Advice from a Florida and Palm Beach County Trust Attorney
Parties to a trust will often speak in terms of “firing a trustee.” In Florida, this is referred to as a “trustee removal action.” In a trustee removal action, an interested party may seek to remove a trustee from the trust, either for a variety of reasons, but also for no reason at all. In Florida, trustees can be removed for cause or even without cause.
Removal for a Cause
The removal of trustees is governed by Florida law. Under Florida Statute § 736.0706, and depending on the terms of a trust, a trustee may be removed “for cause” by:
- The settlor,
- A co-trustee,
- Any beneficiary, and
- The Court.
“For cause” may include:
- A serious breach of trust. In Florida, a breach of trust is the same as a breach of fiduciary duty. This is behavior may involve self-dealing, retaliatory, or erroneous conduct, either intentionally or negligently, by the trustee regarding the trust, that results in harm to the trust’s assets or beneficiaries. The law places a great many duties upon trustees, and failing to meet these duties may provide grounds for a beneficiary to bring a claim against you.
- A lack of cooperation among co-trustees. This substantially impairs the administration of the trust. Sometimes, people just do not get along. While this may not be problematic if the animosity does not impact the trust, it could be an issue when said animosity results in the co-trustees failure or refusal to communicate with each other.
- If the court determines that because of unfitness, unwillingness, or persistent failure of the trustee to administer the trust effectively and their removal best serves the interests of the beneficiaries, they will be removed. Unwillingness and even persistent failure are easy enough to understand. Most litigation revolves around whether the trustee is, and will remain to be, fit for the trustee’s duties.
The term “unfit” naturally changes according to the unique circumstances of any given case. Generally, you should be able to show specific circumstances where a lack of business acumen or even common sense has resulted in the decrease in value of the trust’s assets. This is difficult; the selection of who will should serve as trustee was made for specific reasons that are not taken lightly, and often the trustee being removed is an old friend or family member. Keep in mind that mere disagreements are not sufficient to remove a trusteee.
Just because you dislike a trustee or you disagree with something that the trustee did is insufficient reasoning. Commonly, showing a pattern of mismanagement and misjudgment should be established, especially if you can show these decisions are costing the trust money.
Removal Without Cause
Florida Statute § 736.0706(2)(d), often referred to as a “no-fault removal,” includes four requirements. The court may remove a trustee if:
- There has been a substantial change of circumstances or removal is requested by all of the qualified beneficiaries,
- Removal of the trustee best serves the interests of all the beneficiaries,
- Removal is not inconsistent with a material purpose of the trust, and;
- A suitable co-trustee or successor trustee is available.

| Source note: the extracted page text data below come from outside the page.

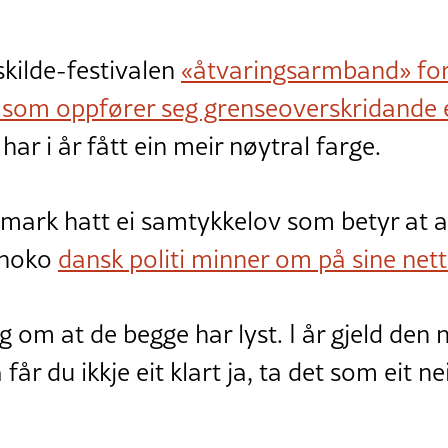
oskilde-festivalen
«åtvaringsarmband» fo
r som oppfører seg grenseoverskridande 
r i år fått ein meir nøytral farge.
mark hatt ei samtykkelov som betyr at a
, noko
dansk politi minner om på sine nett
g om at de begge har lyst. I år gjeld den 
år du ikkje eit klart ja, ta det som eit nei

Recently, Florida lawmakers were concerned that the laws were improperly favoring the beneficiaries of a trust over the settlor’s intent, and amended various laws to remove any language that might serve to erode the primary goal of the trust, which is to be consistent with the settlor’s intent. The new language placed the focus of the administration of trusts on the settlor’s intent rather than the benefit of the beneficiaries.
Specifically, the Florida Trust Code was amended as follows:
- The definition of “interests of the beneficiaries” under Florida Statute § 736.0103(11) was amended to mean the beneficial interests intended by the settlor as provided under the terms of the trust;
- The exception to the general rule that the terms of the trust prevail over provisions of the Code contained in Florida Statute § 736.0105(2)(c) was amended to remove the mandatory requirement that the terms of the trust be for the benefit of the beneficiaries, and
- Florida Statute §736.0404 was likewise amended to remove the requirement that the trust and its terms be for the benefit of the beneficiaries. As amended, a trust’s purpose only needs to be lawful, not contrary to public policy, and possible to achieve.
The amendments to the Florida law state the “best interests of the beneficiaries” do not supplant the “intent of the settlor.” The courts are bound by the settlor’s intent and may not ignore that intent simply by accepting an argument that the consequence of following the settlor’s intent is not in the perceived best interests of the beneficiaries.
What Happens If a Trustee is Removed?
If the settlor selected a successor trustee when the trust was established, then that successor may step in and accept his or her role to become the new trustee, assuming they are willing and able to do so. Otherwise, if there is no successor named the court will appoint a qualified successor trustee in the best interests of the trust’s beneficiaries.
If there is an appreciable transition period, the original trustee will remain legally obliged to remain as trustee, with all applicable duties and responsibilities thereof, including the duty to account. They must also deliver any documents or property within a reasonable time after notice of their removal.